Aim A:
Retype the passage of the peer class loading post starting with "In short, we" and going on through "may performed concurrently.".
Aim B:
Write what comes next in the peer class loading post, picking up after its final line.

Understanding the mechanics of peer class loading

Ilya Fri, 12 May 2017 05:58:05 -0700

Hi all!

The question was originally asked (but not answered) on SO:
http://stackoverflow.com/questions/43803402/how-does-peer-classloading-work-in-apache-ignite


In short, we have "Failed to deploy user message" exceptions under high load
in our project.

Here is an overview of our architecture:
- Distributed cache on three nodes, all nodes run on a single workstation
(in this test);
- Workers on each node;
- Messaging between workers is done using IgniteMessaging (topic has the
type of String and I've tried both byte[] and ByteBuffer as a message
class);
- Client connects to the cluster and triggers some business logic, that
causes cross-node messaging, scan queries and MR jobs (using
IgniteCompute::broadcast). All of these may performed concurrently.

I've tried both SHARED and CONTINUOUS deployment mode, but the result
remains the same.

I've noticed lots of similar messages in the logs:
/2017-05-05 13:31:28 INFO   org.apache.ignite.logger.java.JavaLogger info
Removed undeployed class: GridDeployment [ts=1493980288578,
depMode=CONTINUOUS, clsLdr=WebAppClassLoader=MyApp@38815daa,
clsLdrId=36c3828db51-0d65e7d5-77bf-444d-9b8b-d18bde94ad13, userVer=0,
loc=true, sampleClsName=java.lang.String, pendingUndeploy=false,
undeployed=true, usage=0]
...
2017-05-05 13:31:29 INFO   org.apache.ignite.logger.java.JavaLogger info
Removed undeployed class: GridDeployment [ts=1493980289125,
depMode=CONTINUOUS, clsLdr=WebAppClassLoader=MyApp@355f6680,
clsLdrId=1dd3828db51-1b20df7a-a98d-45a3-8ab6-e5d229945830, userVer=0,
loc=true, sampleClsName=java.lang.String, pendingUndeploy=false,
undeployed=true, usage=0]
.../

This happens when I use ByteBuffer as message type. In case of byte[], class
B[ is being constantly re-deployed.

ScanQuery predicate and IgniteCompute caller are also being constantly
re-deployed.
If we disable ScanQueries and IgniteCompute broadcasts - all is fine, there
are no re-deployments.

For the further testing I've disabled MRs and kept ScanQueries. I've also
added some debug output to a fresh snapshot of Ignite 2.1.0. Messages "Class
locally deployed: <my ScanQuery predicate>" usually come from the following
call stack:
/org.apache.ignite.internal.managers.deployment.GridDeploymentLocalStore.recordDeploy(GridDeploymentLocalStore.java:404)
        at
org.apache.ignite.internal.managers.deployment.GridDeploymentLocalStore.deploy(GridDeploymentLocalStore.java:333)
        at
org.apache.ignite.internal.managers.deployment.GridDeploymentLocalStore.getDeployment(GridDeploymentLocalStore.java:201)

Data lines:
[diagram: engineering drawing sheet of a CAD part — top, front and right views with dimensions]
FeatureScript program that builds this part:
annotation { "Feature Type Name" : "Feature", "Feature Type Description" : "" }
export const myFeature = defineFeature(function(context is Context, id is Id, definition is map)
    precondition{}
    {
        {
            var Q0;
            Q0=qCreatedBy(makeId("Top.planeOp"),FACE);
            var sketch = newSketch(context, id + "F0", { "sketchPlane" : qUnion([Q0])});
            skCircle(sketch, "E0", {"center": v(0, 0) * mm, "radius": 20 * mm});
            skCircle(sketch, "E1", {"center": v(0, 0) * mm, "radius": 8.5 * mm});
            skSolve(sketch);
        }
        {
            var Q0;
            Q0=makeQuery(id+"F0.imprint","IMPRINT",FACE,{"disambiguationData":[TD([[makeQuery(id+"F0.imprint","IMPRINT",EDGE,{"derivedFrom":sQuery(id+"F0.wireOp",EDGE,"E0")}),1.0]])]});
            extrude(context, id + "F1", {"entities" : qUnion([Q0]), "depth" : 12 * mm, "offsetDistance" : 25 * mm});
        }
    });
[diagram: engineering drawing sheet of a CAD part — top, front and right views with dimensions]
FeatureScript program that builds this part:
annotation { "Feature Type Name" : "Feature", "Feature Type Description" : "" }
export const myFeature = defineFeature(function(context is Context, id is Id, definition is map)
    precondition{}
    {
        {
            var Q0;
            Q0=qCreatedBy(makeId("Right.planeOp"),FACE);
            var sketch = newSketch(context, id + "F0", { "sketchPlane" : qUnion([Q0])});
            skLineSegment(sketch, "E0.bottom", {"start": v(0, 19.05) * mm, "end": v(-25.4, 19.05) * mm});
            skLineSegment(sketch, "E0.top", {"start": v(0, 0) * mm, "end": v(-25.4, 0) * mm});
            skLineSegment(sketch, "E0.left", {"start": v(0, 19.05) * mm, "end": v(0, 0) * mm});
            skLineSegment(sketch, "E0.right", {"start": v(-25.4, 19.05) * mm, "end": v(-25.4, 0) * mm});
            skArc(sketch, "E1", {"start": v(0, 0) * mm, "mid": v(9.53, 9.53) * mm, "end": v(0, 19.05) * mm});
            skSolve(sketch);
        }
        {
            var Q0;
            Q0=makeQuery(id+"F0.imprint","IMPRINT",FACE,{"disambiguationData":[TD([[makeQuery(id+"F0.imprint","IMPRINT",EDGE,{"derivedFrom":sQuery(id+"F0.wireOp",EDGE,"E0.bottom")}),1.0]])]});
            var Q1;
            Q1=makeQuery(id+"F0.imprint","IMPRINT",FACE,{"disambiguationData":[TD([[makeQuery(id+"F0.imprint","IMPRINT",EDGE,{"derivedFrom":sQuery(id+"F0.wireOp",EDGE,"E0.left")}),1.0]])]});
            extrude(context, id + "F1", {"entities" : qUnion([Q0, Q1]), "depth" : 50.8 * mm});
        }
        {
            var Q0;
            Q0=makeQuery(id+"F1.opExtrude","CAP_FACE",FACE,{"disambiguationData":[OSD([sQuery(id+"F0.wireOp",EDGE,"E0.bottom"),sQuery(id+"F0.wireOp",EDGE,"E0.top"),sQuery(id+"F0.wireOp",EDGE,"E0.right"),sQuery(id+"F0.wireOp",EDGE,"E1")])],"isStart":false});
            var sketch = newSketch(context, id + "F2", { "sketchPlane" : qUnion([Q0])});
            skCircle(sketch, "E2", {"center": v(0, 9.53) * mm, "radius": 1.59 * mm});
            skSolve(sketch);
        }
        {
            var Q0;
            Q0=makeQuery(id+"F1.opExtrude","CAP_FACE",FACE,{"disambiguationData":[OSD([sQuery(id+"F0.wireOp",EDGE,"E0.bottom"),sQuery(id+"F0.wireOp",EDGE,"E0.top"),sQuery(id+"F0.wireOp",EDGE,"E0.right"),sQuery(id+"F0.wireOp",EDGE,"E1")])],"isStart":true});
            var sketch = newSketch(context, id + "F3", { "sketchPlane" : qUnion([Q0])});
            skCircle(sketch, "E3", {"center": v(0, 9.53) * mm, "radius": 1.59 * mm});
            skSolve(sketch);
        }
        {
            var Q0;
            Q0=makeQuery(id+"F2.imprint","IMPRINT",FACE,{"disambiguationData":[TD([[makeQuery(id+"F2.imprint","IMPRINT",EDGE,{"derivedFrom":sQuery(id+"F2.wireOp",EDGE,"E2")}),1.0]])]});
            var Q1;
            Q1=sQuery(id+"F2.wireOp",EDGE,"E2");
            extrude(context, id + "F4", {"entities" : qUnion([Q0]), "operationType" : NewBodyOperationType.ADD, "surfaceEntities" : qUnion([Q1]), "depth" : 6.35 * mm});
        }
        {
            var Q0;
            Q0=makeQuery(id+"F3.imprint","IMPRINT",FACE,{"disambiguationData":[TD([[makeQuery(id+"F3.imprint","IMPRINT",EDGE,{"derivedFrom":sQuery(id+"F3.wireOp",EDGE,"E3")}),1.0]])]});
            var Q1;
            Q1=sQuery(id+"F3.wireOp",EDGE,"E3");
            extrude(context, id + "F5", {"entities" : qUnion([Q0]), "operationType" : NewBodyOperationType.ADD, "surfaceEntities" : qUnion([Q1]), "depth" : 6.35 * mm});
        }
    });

Output A:
In short, we have "Failed to deploy user message" exceptions under high load
in our project.

Here is an overview of our architecture:
- Distributed cache on three nodes, all nodes run on a single workstation
(in this test);
- Workers on each node;
- Messaging between workers is done using IgniteMessaging (topic has the
type of String and I've tried both byte[] and ByteBuffer as a message
class);
- Client connects to the cluster and triggers some business logic, that
causes cross-node messaging, scan queries and MR jobs (using
IgniteCompute::broadcast). All of these may performed concurrently.

Output B:
        at
org.apache.ignite.internal.managers.deployment.GridDeploymentManager.getLocalDeployment(GridDeploymentManager.java:383)
        at
org.apache.ignite.internal.managers.deployment.GridDeploymentManager.getDeployment(GridDeploymentManager.java:345)
        at
org.apache.ignite.internal.processors.cache.query.GridCacheQueryManager.injectResources(GridCacheQueryManager.java:918)
        at
org.apache.ignite.internal.processors.cache.query.GridCacheQueryManager.scanIterator(GridCacheQueryManager.java:826)
        at
org.apache.ignite.internal.processors.cache.query.GridCacheQueryManager.executeQuery(GridCacheQueryManager.java:611)
        at
org.apache.ignite.internal.processors.cache.query.GridCacheQueryManager.queryResult(GridCacheQueryManager.java:1593)
        at
org.apache.ignite.internal.processors.cache.query.GridCacheQueryManager.runQuery(GridCacheQueryManager.java:1164)
        at
org.apache.ignite.internal.processors.cache.query.GridCacheDistributedQueryManager.processQueryRequest(GridCacheDistributedQueryManager.java:231)
        at
org.apache.ignite.internal.processors.cache.query.GridCacheDistributedQueryManager$2.apply(GridCacheDistributedQueryManager.java:109)
        at
org.apache.ignite.internal.processors.cache.query.GridCacheDistributedQueryManager$2.apply(GridCacheDistributedQueryManager.java:107)
        at
org.apache.ignite.internal.processors.cache.GridCacheIoManager.processMessage(GridCacheIoManager.java:863)
        at
org.apache.ignite.internal.processors.cache.GridCacheIoManager.onMessage0(GridCacheIoManager.java:386)
        at
org.apache.ignite.internal.processors.cache.GridCacheIoManager.handleMessage(GridCacheIoManager.java:308)
        at
org.apache.ignite.internal.processors.cache.GridCacheIoManager.access$000(GridCacheIoManager.java:100)
        at
org.apache.ignite.internal.processors.cache.GridCacheIoManager$1.onMessage(GridCacheIoManager.java:253)
        at
org.apache.ignite.internal.managers.communication.GridIoManager.invokeListener(GridIoManager.java:1257)
        at
org.apache.ignite.internal.managers.communication.GridIoManager.processRegularMessage0(GridIoManager.java:885)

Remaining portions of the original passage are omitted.